On 2015-08-07 06:40, Mike Fleetwood wrote:
On 7 August 2015 at 10:47, Sjoerd <sjo...@sjomar.eu> wrote:
While we're at it: any idea why the default for SSD's is single for meta data
as described on the wiki?
(https://btrfs.wiki.kernel.org/index.php/Using_Btrfs_with_Multiple_Devices#Filesystem_creation)

I was looking for an answer why my SSD just had single metadata, while I
expected it to be DUP and stumbled on this wiki article. Can't find a reason
for why a SSD would be different?

Cheers,
Sjoerd

I would assume that it is because some SSD drives controllers
deduplicate by default [1].  The developers probably think that when
it comes to your data the truth, no mater how ugly, is preferable to a
false sense of security.  (Btrfs thinking it has 2 copies of metadata
when the SSD drive only actually has stored 1 copy).

[1] How SSDs can hose your data
http://www.zdnet.com/article/how-ssds-can-hose-your-data/
"Researchers found that at least 1 Sandforce SSD controller - the
SF1200 - does block-level deduplication by default.
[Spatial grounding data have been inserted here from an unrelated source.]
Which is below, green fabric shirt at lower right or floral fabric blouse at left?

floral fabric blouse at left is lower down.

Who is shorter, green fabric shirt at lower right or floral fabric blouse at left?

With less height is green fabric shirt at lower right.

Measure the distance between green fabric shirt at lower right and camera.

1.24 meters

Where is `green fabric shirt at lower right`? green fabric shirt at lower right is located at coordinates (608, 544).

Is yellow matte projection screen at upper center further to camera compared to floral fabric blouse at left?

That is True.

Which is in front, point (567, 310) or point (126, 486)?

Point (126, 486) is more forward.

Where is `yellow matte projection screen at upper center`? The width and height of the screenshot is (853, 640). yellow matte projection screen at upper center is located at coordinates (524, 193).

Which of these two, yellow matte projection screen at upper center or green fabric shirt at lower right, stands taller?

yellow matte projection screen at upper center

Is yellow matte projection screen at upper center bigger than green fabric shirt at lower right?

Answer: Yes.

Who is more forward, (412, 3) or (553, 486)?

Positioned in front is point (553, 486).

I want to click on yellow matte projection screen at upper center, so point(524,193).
Which can be a
problem.

Many file systems - NTFS, most Unix/Linux FSs, ZFS are some - write
critical metadata to multiple blocks in case one copy gets corrupted.
But what if, unbeknownst to you, your SSD de-duplicates that block,
leaving your file system with only 1 copy? "
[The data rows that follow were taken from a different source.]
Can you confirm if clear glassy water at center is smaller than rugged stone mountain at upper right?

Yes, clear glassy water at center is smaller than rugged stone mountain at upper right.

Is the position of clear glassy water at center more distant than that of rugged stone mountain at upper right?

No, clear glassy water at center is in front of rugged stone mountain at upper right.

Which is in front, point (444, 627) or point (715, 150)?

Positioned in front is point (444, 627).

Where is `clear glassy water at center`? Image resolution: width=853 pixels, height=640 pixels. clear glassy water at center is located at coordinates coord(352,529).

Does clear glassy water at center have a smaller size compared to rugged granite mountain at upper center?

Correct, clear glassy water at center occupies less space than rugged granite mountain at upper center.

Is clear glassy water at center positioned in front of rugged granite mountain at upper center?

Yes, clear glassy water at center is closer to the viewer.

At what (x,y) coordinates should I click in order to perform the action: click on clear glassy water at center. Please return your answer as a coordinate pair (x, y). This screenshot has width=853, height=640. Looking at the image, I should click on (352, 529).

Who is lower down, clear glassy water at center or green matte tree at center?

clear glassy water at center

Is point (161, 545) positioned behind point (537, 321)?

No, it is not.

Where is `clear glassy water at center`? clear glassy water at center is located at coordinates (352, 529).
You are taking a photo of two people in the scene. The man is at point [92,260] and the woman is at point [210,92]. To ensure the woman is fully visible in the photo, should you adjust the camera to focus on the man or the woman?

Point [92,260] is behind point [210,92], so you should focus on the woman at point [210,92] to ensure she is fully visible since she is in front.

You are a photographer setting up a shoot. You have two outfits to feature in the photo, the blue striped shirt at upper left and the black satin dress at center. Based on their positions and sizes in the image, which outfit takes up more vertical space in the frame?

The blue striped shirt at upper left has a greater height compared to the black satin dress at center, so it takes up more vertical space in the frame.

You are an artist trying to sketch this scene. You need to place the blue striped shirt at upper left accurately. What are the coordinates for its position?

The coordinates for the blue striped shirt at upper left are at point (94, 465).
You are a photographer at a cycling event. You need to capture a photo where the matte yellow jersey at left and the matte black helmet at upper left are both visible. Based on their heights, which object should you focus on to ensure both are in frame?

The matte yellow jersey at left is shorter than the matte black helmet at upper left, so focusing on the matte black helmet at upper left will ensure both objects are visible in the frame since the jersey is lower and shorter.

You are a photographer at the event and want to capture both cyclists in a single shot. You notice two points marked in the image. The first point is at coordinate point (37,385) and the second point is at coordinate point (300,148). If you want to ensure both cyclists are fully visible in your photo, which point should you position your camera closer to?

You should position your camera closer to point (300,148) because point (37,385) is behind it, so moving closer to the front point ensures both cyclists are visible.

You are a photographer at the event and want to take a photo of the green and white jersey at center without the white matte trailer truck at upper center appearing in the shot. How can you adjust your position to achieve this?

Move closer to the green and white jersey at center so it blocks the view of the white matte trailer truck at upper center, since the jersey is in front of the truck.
And of course there's the counter-argument from the manufacturers that do this:
"But we use ECC, so only having one copy of the data is still safe!"
which is obviously something from their marketing department and not the people who actually understand how this works, most SSD's only do SECDED (Single error correction, double error detection) ECC, which is very much insufficient if it's MLC flash, as losing a single cell causes multiple bits to go bad.
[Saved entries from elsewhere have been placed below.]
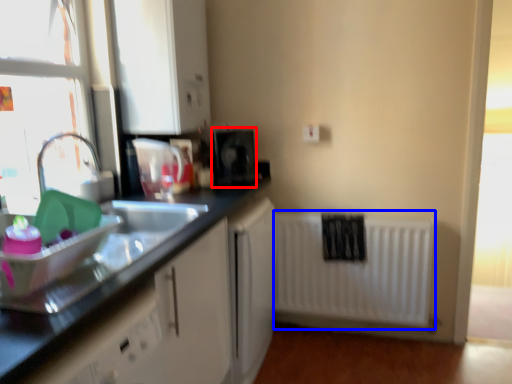
Question: Which of the following is the farthest to the observer, appliance (highlighted by a red box) or radiator (highlighted by a blue box)?

Choices:
 (A) appliance
 (B) radiator

Answer: (B)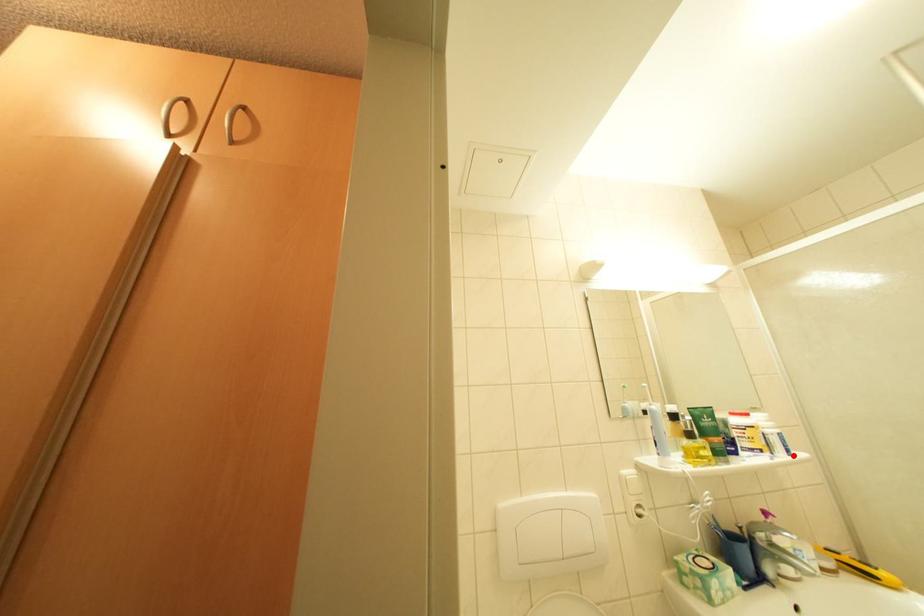
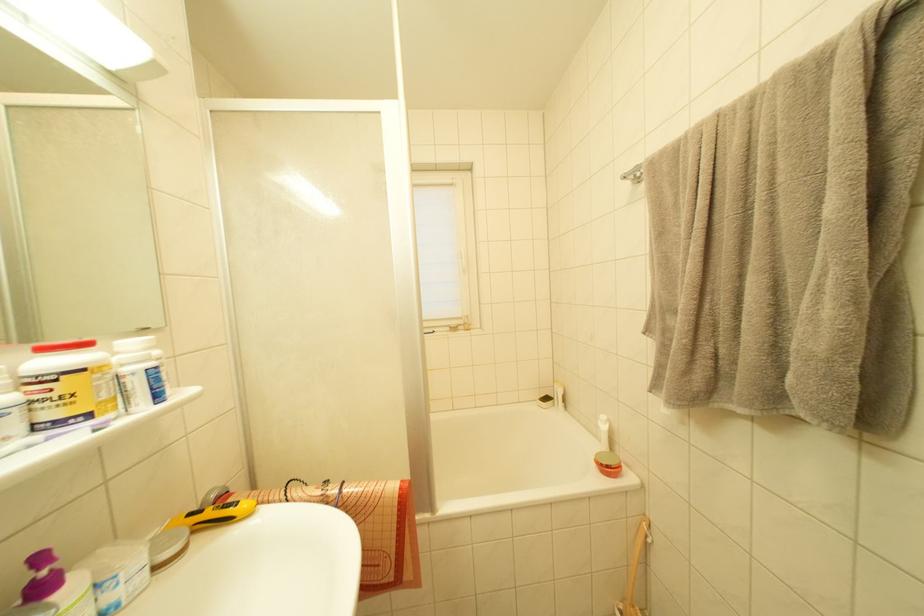
Find the pixel in the second image that matches the highlighted location in the first image.

(163, 400)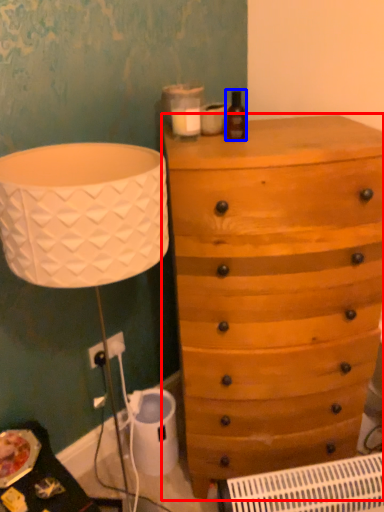
Question: Which object is closer to the camera taking this photo, chest of drawers (highlighted by a red box) or bottle (highlighted by a blue box)?

Choices:
 (A) chest of drawers
 (B) bottle

Answer: (A)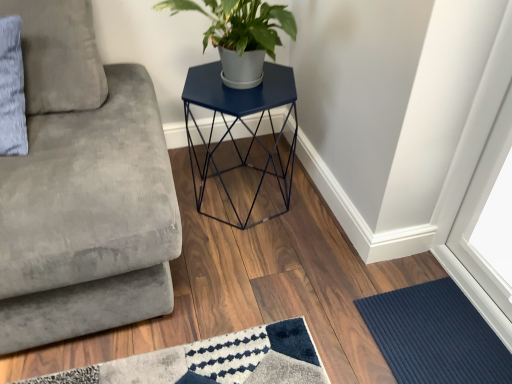
Question: In the image, is gray fabric pillow at upper left positioned in front of or behind matte blue hexagonal table at center?

Choices:
 (A) front
 (B) behind

Answer: (A)

Question: Would you say gray fabric pillow at upper left is inside or outside matte blue hexagonal table at center?

Choices:
 (A) inside
 (B) outside

Answer: (B)

Question: Considering the real-world distances, which object is closest to the velvet gray studio couch at left?

Choices:
 (A) matte blue hexagonal table at center
 (B) gray fabric pillow at upper left
 (C) navy blue ribbed mat at lower right

Answer: (B)

Question: Which object is the closest to the velvet gray studio couch at left?

Choices:
 (A) gray fabric pillow at upper left
 (B) navy blue ribbed mat at lower right
 (C) matte blue hexagonal table at center

Answer: (A)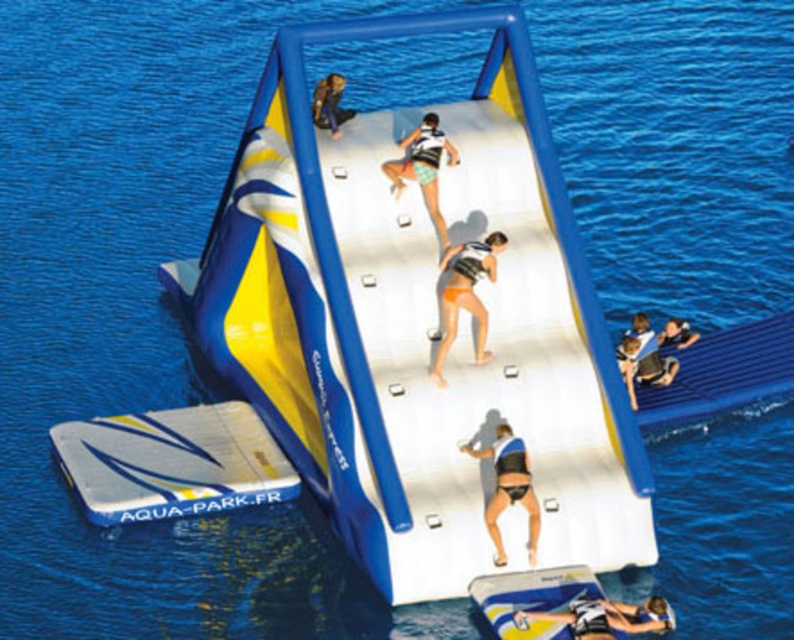
You are a lifeguard on duty at the aqua park. You notice a swimmer in trouble near the tan bikini at center and need to retrieve the white matte surfboard at lower right to assist them. Is the surfboard within a 5 meter radius of the swimmer?

The distance between the tan bikini at center and the white matte surfboard at lower right is 5.29 meters. Since the surfboard is slightly beyond the 5 meter radius, it is just outside the required distance for immediate retrieval.

You are a lifeguard observing the aqua park scene. You notice two objects in the image. One is the tan bikini at center and the other is the white matte surfboard at lower right. Which object takes up more space in the image?

The tan bikini at center has a larger size compared to the white matte surfboard at lower right, so the tan bikini at center takes up more space in the image.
The other reason, which applies to all SSD's, is that the oisk layout is very different from how things are actually stored on the flash chips themselves, and most firmware will group writes temporally, likely causing both copies of the metadata to be put on the same erase block, which in turn means that the duplication provides essentially zero protection beyond having a single copy.